Kepnes gives you no respite from the head of Joe – she keeps you in his head all the way through. It’s a clever novel. She shows the narcissistic and psychopathic thoughts and behaviours of Joe, whilst trapping the reader in his claustrophobic world. And she shows you just how easy it might be for you to become a target. She even manages to secure sympathy for Joe, because to be so far in his head is to understand why he does what he does. And for you, the reader, that puts you in an uncomfortable place. I’m not sure this would have been achieved in any other point of view. 

Committing a full novel to the second person perspective is a big deal. Here it works well because the character is so flawed. So, if you want to give your readers an uncomfortable ride, with the right character, this might be the way to go. 

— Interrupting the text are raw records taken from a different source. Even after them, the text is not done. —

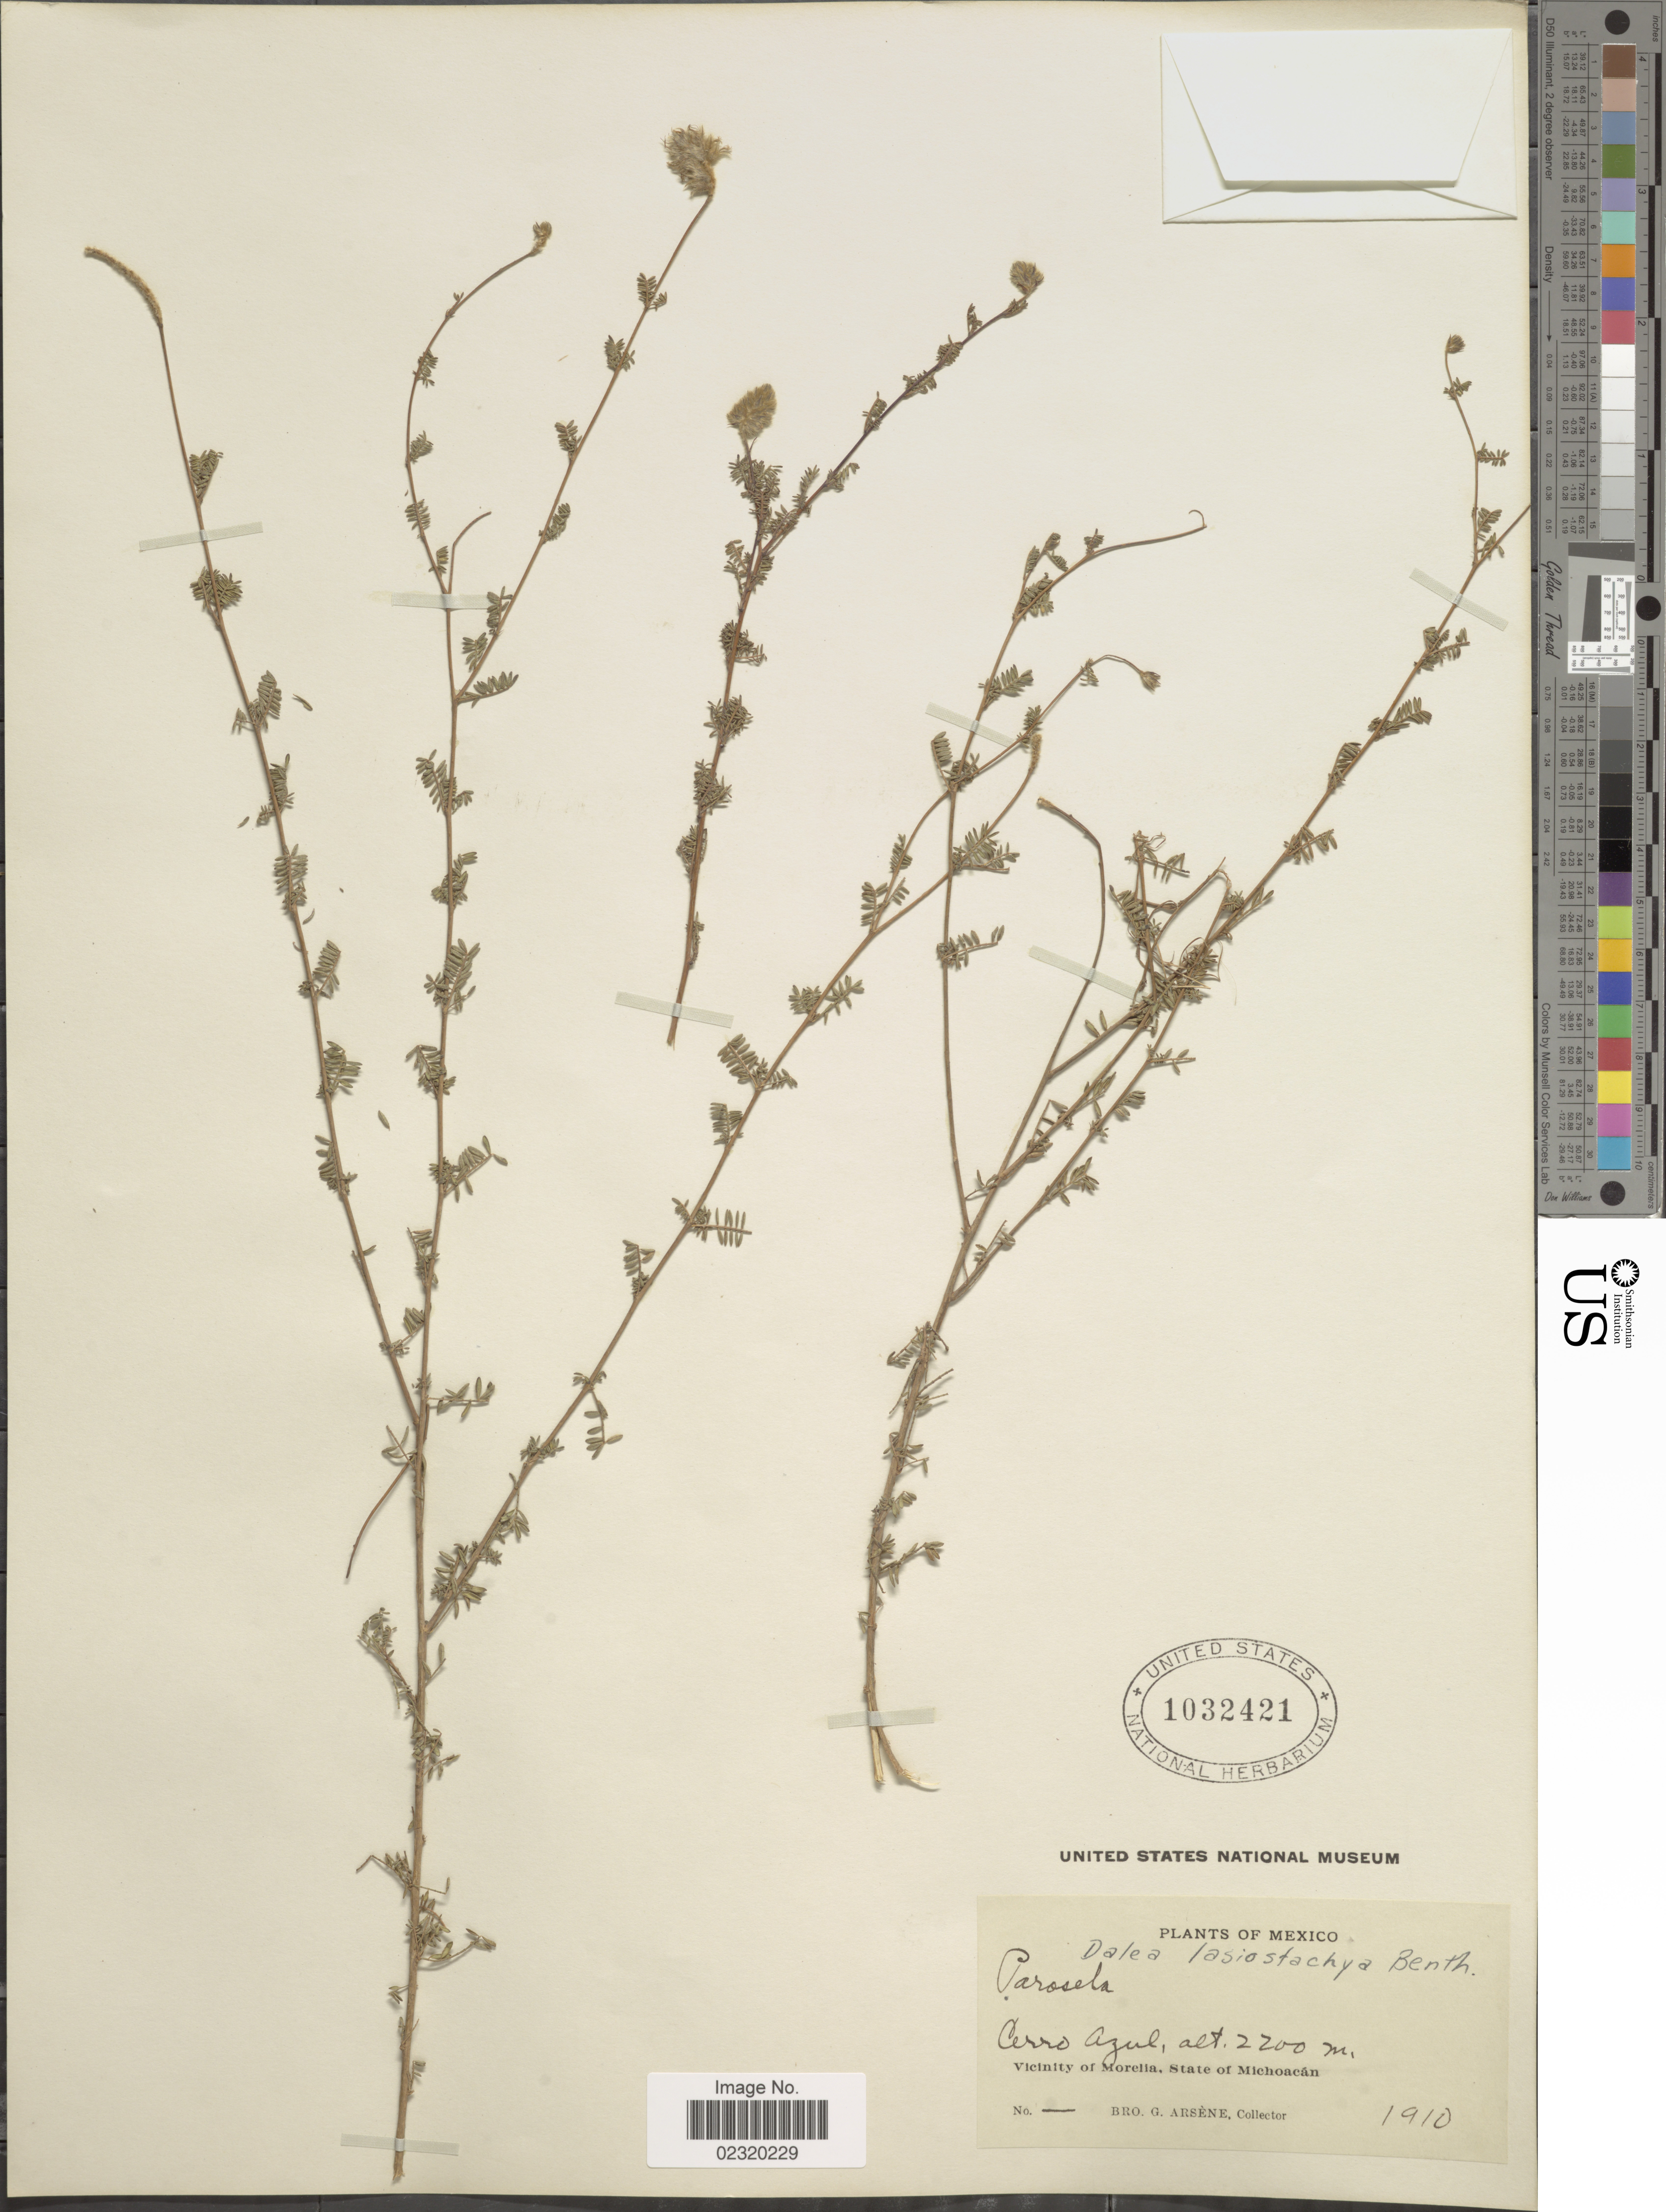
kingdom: Plantae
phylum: Tracheophyta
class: Magnoliopsida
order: Fabales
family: Fabaceae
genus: Dalea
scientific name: Dalea versicolor var. involuta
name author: (Rydb.) Barneby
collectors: Bro. G. Arsène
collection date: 1910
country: Mexico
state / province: Michoacán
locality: Cerro Azul, Vicinity of Morelia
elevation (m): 2200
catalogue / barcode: US 1032421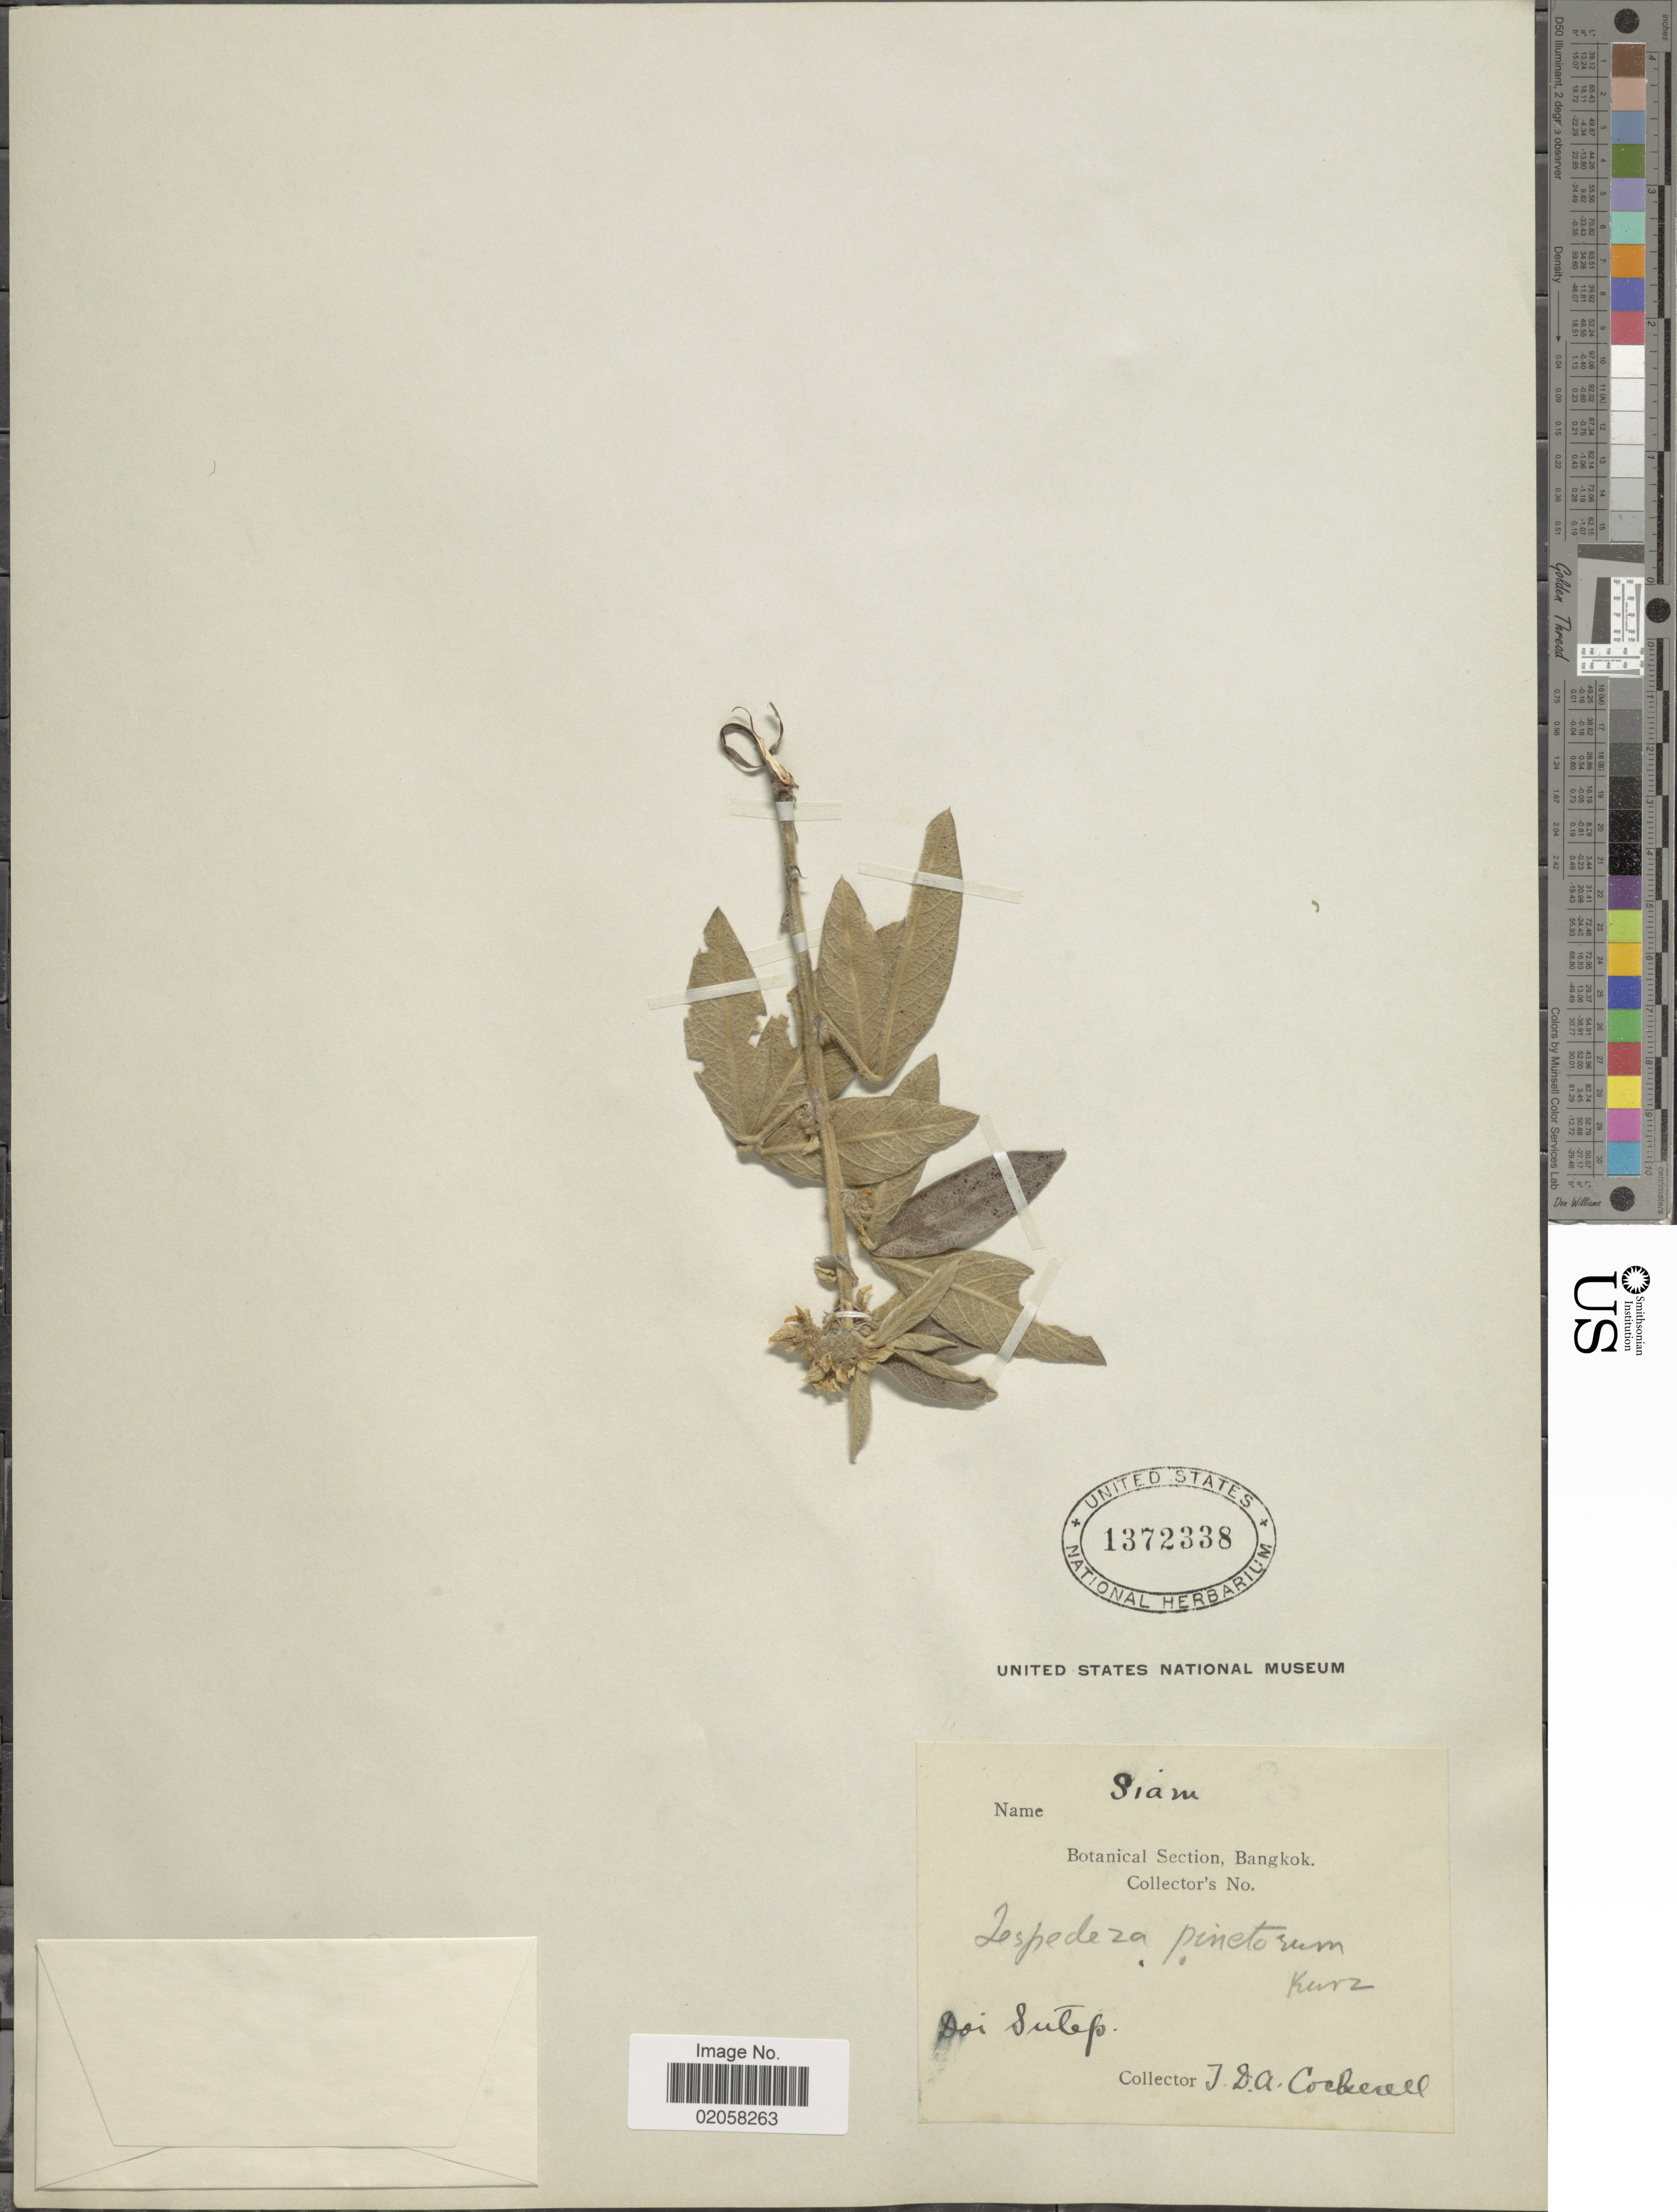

How To Write In Second Person Point Of View

Writing in the second person definitely doesn’t work for everything, and you should think carefully before using it. But to help you figure out when and where it might work best for you, let’s look at ways you can explore it. 

Key steps and tips: 

  • Think about who your second person narration will be addressing. Is it the reader, and are you therefore are asking the reader to become your character? Or are you addressing a second character and thus you want to invite the reader into the psyche of the narrator? It’s a tricky concept to get your head around, so be very clear about this before you set out on this path.  
  • Ask yourself what it is you want to achieve. Do you want to draw the reader into an uncomfortable place? Do you want the reader to be a part of the story? What will the second person voice achieve for your story, your characters and your readers’ experience?  
  • Be sure that you have a character who is interesting enough that your readers want to be inside their head. 
  • Experiment – have a play around with your narrative. There may well be parts that become stronger and deeper in the second person.  
  • Try writing some flash fiction and short stories to really perfect your second person voice. I believe this is the key to writing from this point of view. It takes practice. It takes real commitment and consistency in the same way that writing from the more conventional points of view does.  

Second Person Point Of View

As writers, we want to push boundaries. We want to set ourselves apart from everybody else. We want to create memorable and long-lasting characters that feel as real to us as the person you last shared a meal with. Using the second person point of view might be the way for you to achieve that. Be brave. Be bold. But always be sure that your story benefits from it.